Having supported for the past 12 months, we couldn’t agree more with Dragons’ Den star Deborah Meaden who revealed how lending to entrepreneurs in developing countries reaffirmed the importance of community in her own business ventures. The BBC TV investor, an ambassador for the micro-financing scheme lendwithcare, said seeing how small loans were helping people trying to work their way out of poverty had brought community “back to the forefront” of her mind. Calling on Brits to unite in festive generosity, she said charity programmes such as Care International’s were particularly important in a society divided over Brexit.
Meaden, who set up a glass and ceramics import company aged 19, met women in Cambodia whose businesses were beginning to thrive.
Asked if she felt her involvement has changed her, Meaden said: “I think it has. I’m always saying business should be used as a force for good. It just reinforced my view that business does and should add to the community. It plays a massive part in the community… it really should consider the community aspect, particularly now when we’re all quite divided”.
“It’s a great moment to remind everybody we all need to come together for a common cause and business has a big part to play in that.

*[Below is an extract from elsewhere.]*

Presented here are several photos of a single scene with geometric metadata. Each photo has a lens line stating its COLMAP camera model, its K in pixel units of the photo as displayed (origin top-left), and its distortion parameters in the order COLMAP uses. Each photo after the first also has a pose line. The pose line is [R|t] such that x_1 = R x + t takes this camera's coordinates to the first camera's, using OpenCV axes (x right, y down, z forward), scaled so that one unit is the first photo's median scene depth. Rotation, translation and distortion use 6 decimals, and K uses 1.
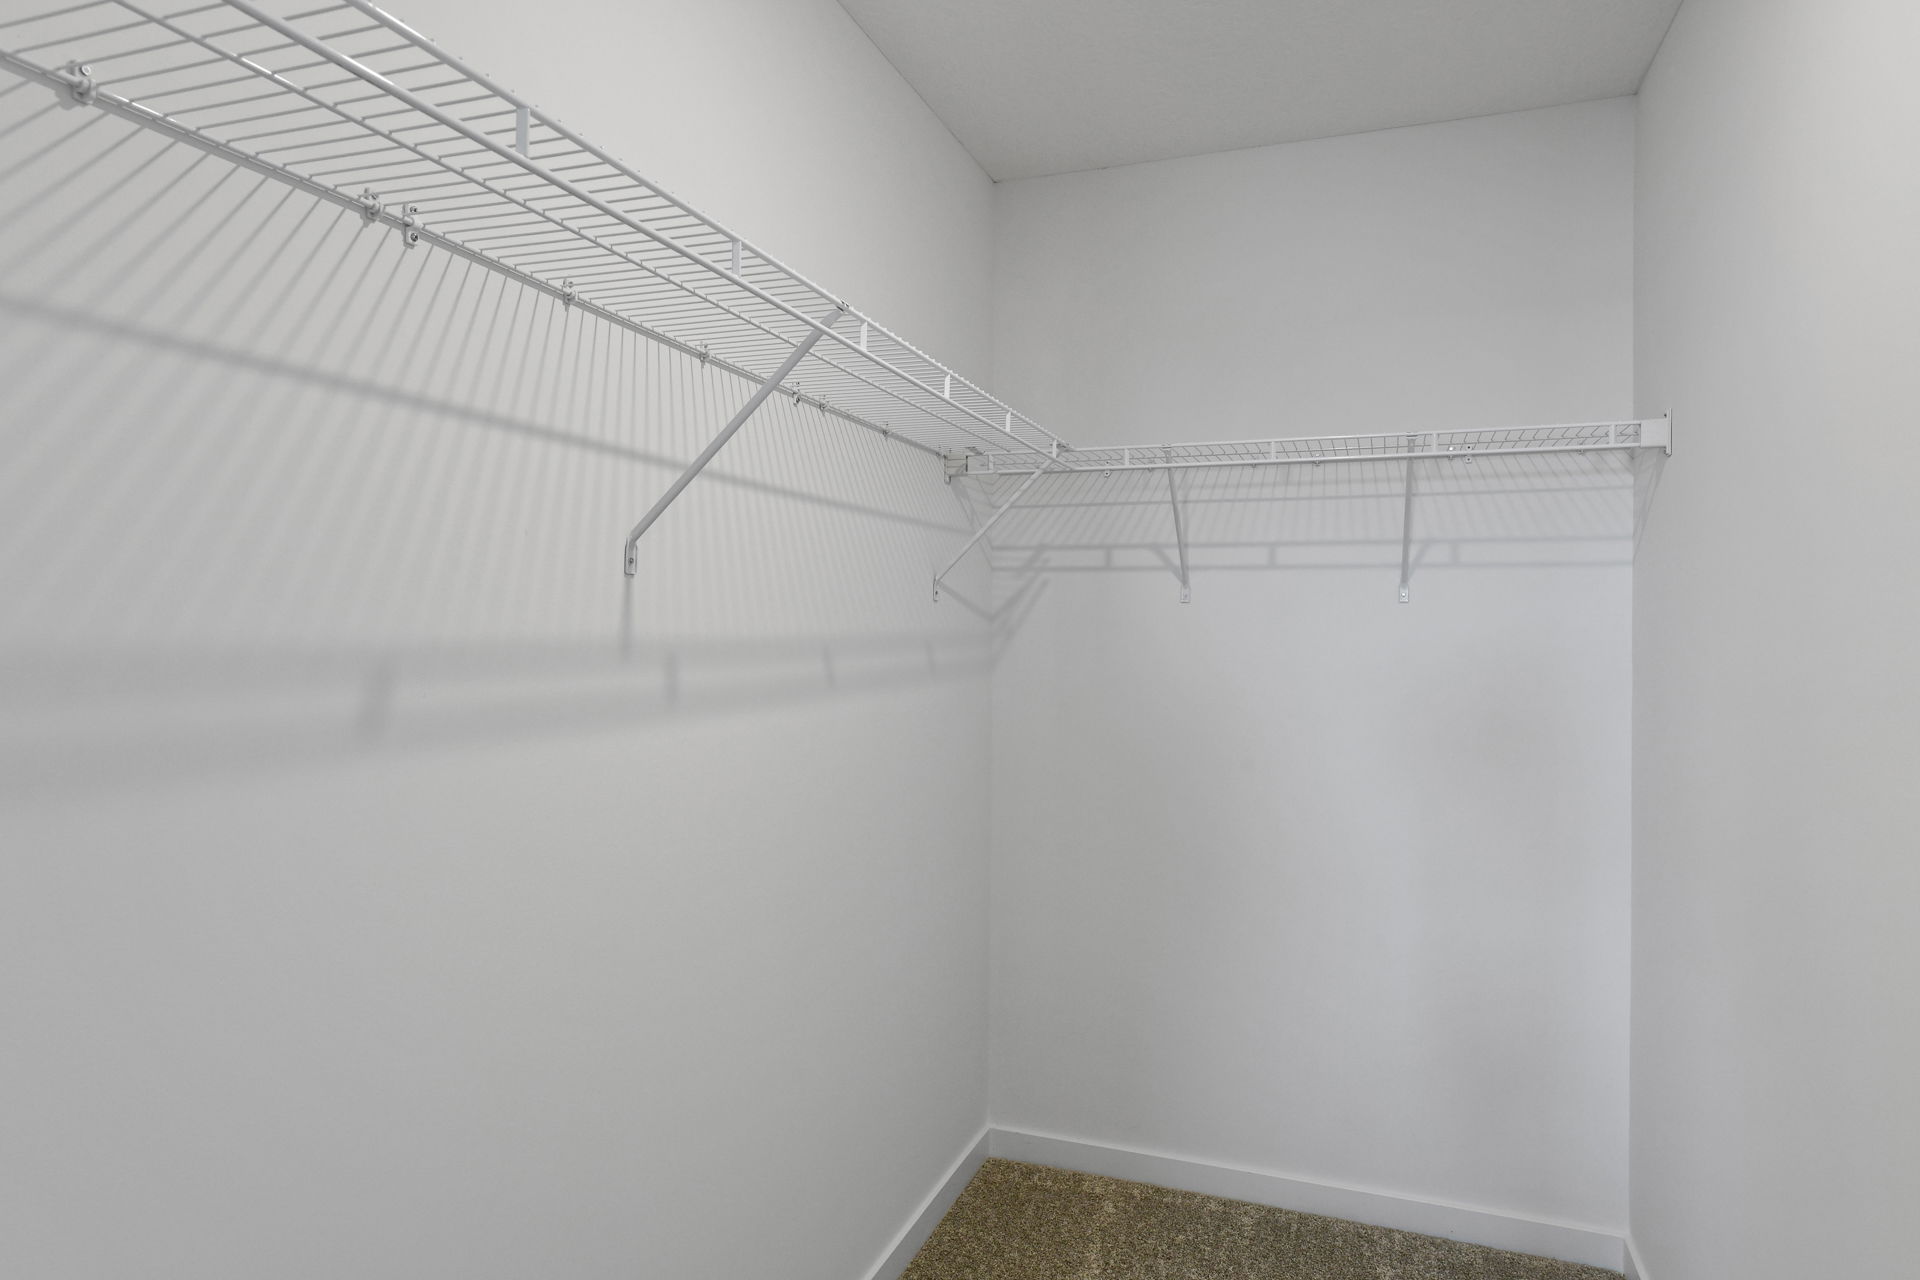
lens RADIAL K [[1139.7, 0, 960.7], [0, 1139.7, 634.8], [0, 0, 1]] dist [0.027965, -0.000216]
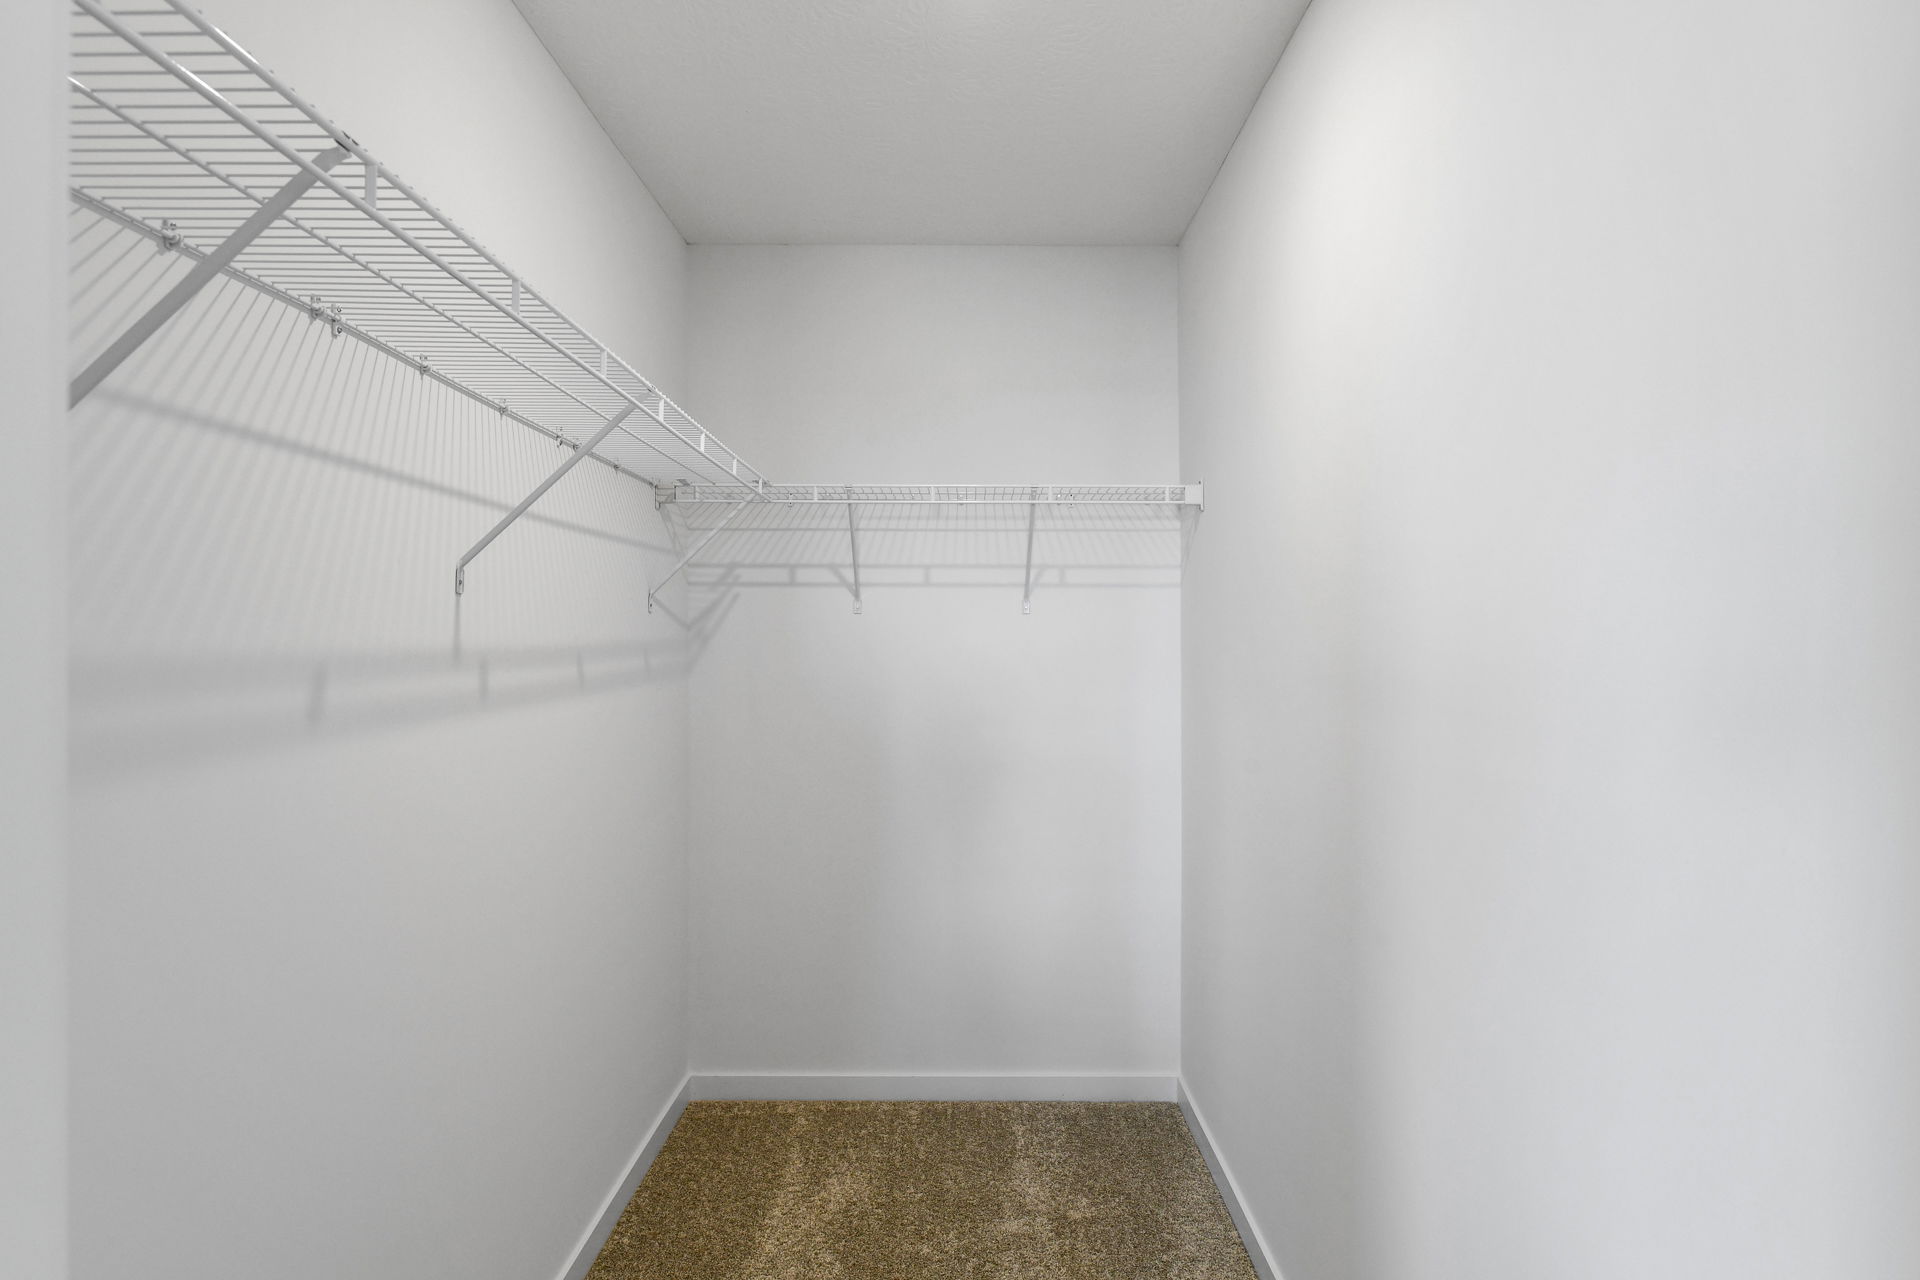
lens RADIAL K [[1139.7, 0, 960.7], [0, 1139.7, 634.8], [0, 0, 1]] dist [0.027965, -0.000216]
pose [[0.941884, -0.006349, 0.335877, -0.112845], [0.008109, 0.999960, -0.003837, -0.000346], [-0.335840, 0.006338, 0.941898, -0.181177]]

It’s not something I didn’t know and didn’t think, but sometimes we need these things brought back to the forefront of our thinking and it certainly did that for me.”
Meaden urged last-minute Christmas shoppers to eschew the annual consumer panic and consider a gift that could transform someone’s life “for the price of a trinket”.
Every December she loans money on behalf of the businesses she invests in, which she says goes down “immensely well”.
She said: “It’s very easy, particularly the last-minute Christmas shopping moment, where you actually end up buying something you don’t really think fits, you don’t think really they would want but you’re in a complete blind panic”.
“Don’t do that, do something that you are pretty much guaranteed that they are going to be very chuffed with, which is a lendwithcare voucher, and change somebody’s life over Christmas. It’s a lovely, lovely thing and I’ve seen it work.”